Ethics did not mature in the 20th century. Morality never grew beyond Machiavelli and politics became what you can get away with. The ‘-isms’ that come to mind — Libertarianism, Conservatism, Classical Liberalism, or any of the political parties — have not inoculated individuals to defend themselves. Nor have they countered the political class with an alternative that values the individual and explains the tie between individuals and society. Most unsettling of all, institutional subjects like history, philosophy, art, science, language — the subjects traditionally used to compose alternatives — have themselves become suspect.

You cannot value what you cannot see. If you can’t see why individuals need society, manufacturing society will remain unimportant. It’s not hard. It’s just not habit. A person keyed to search for a pattern in personal experience is more likely to recognize when that pattern shows a useful way to behave. A pattern gives you a tool, not a rule. It does not insist how you should behave. Practice to recognize patterns in personal experience is useful with governance, thought, language, ethics, and culture.

People trust their own judgment, when they know it has failed in the past and will likely fail again. Their thinking machinery jumps to conclusions it tries to justify by the flimsiest of means. If one can’t trust oneself, how can one trust others equally likely to jump to their own conclusions? Conversely, how can they trust you?

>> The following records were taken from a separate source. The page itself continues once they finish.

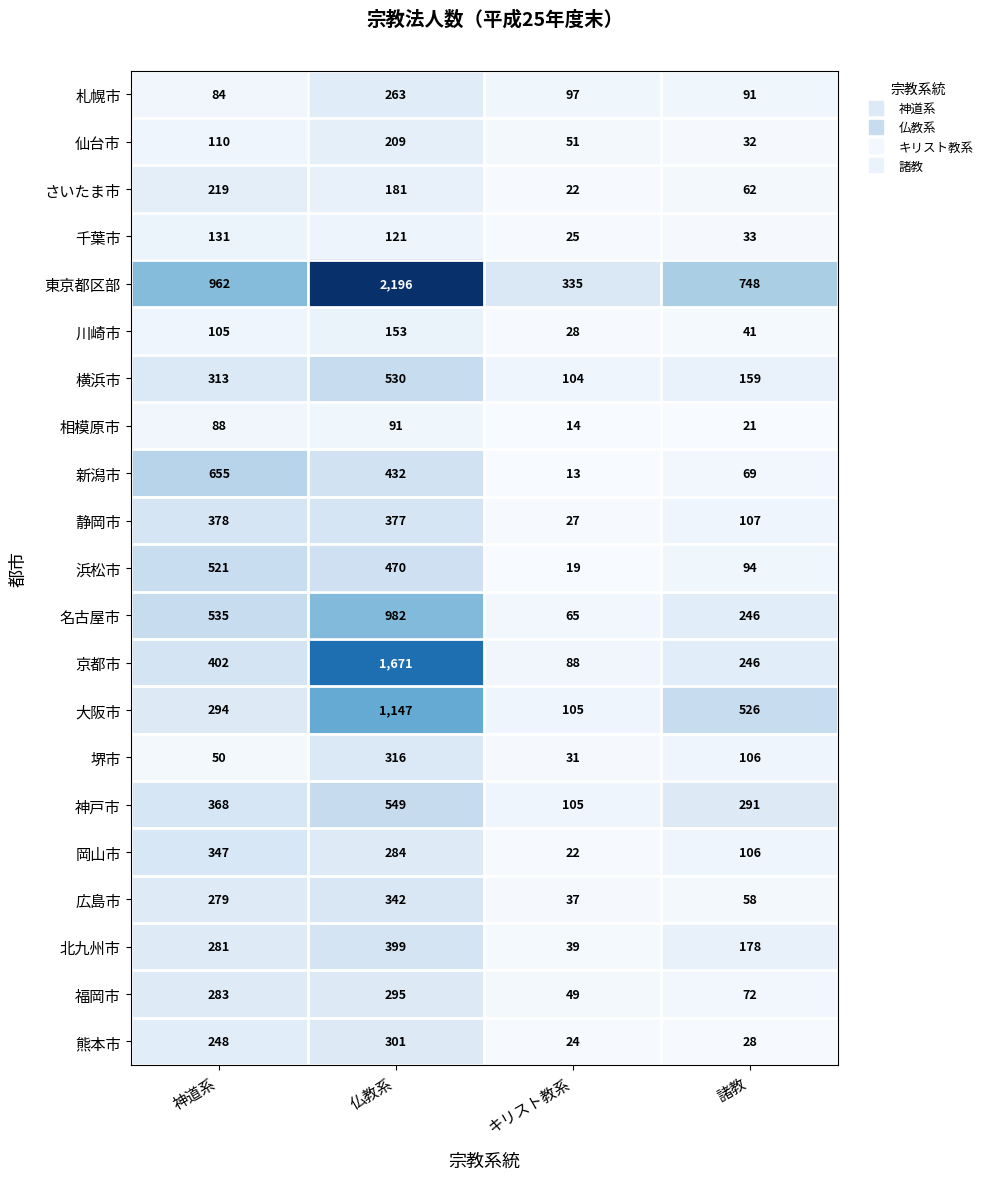

What is the lowest value of the さいたま市 series?

22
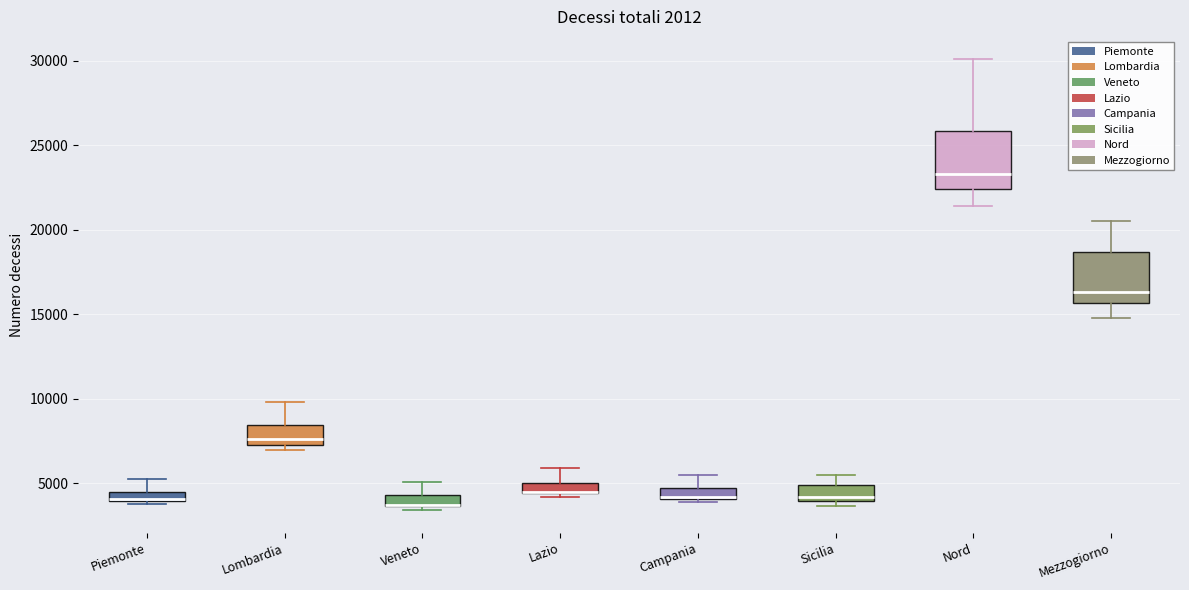

Where is the lower edge of the box for Veneto on the y-axis? The values are not printed on the chart, so give them approximately, as read against the axis.

3500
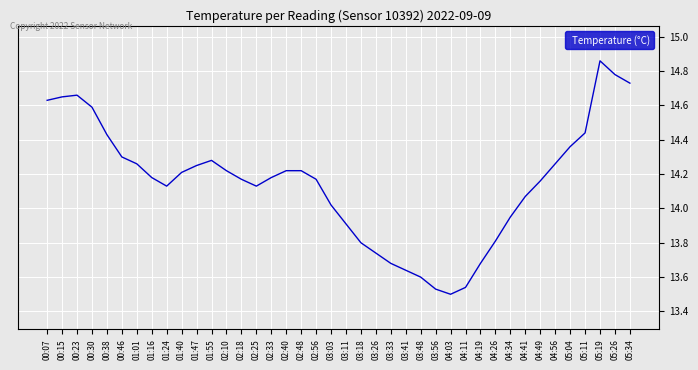

True or false: the data shows 14.2 at 01:40.

True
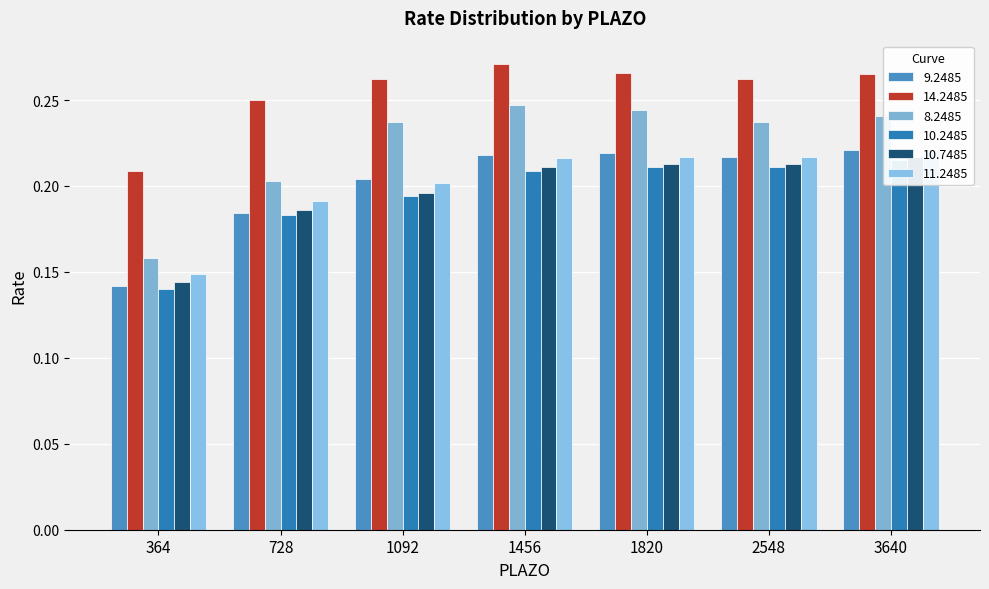

What is the total value across all series at 728?

1.2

Our country is exceptional because it has confidence in its citizens. Confidence in “We, the people” was and remains the singular most important revelation about the founding of our country. As a corollary, education is not used to achieve power or to maintain it.

Until now. The most powerful advisers in government suggest that manipulation of citizens by government is okay.[1] It is an inversion of the relationship of citizens to their government from which the founders of the country sought to insulate us.

A proper goal for school is not to be “college and career ready”. It is not even to create government–approved “good citizens.” The goal is to develop maturity and independence that lead one to value and guard society.

The question “Is there room for the individual in society?” was put to bed a century ago, and certainly put away during Ronald Reagan’s confrontation with the Soviet Union. After years of dullness and lack of vigilance, the question returned. People become uncomfortable if the question is recast as “Is society a user of people?” or “Should individuals be suppressed for the advantage of society’s powerful?”

Individuals need to claim space in a dominating society. Technology has blinded you; you are connected but not social.

The Greeks valued liberty, and for that liberty were willing to sacrifice everything rather than give up. Too many today would casually trade in liberty for the empty promise of security and the certain slavery of a free lunch, never appreciating its true price.

Ours is a generation so free that it has lost the meaning of freedom, the reason for freedom, and the will to reach for it. As surely as people who have no liberty yearn for it, the people who have liberty handed to them lust for absence of risk.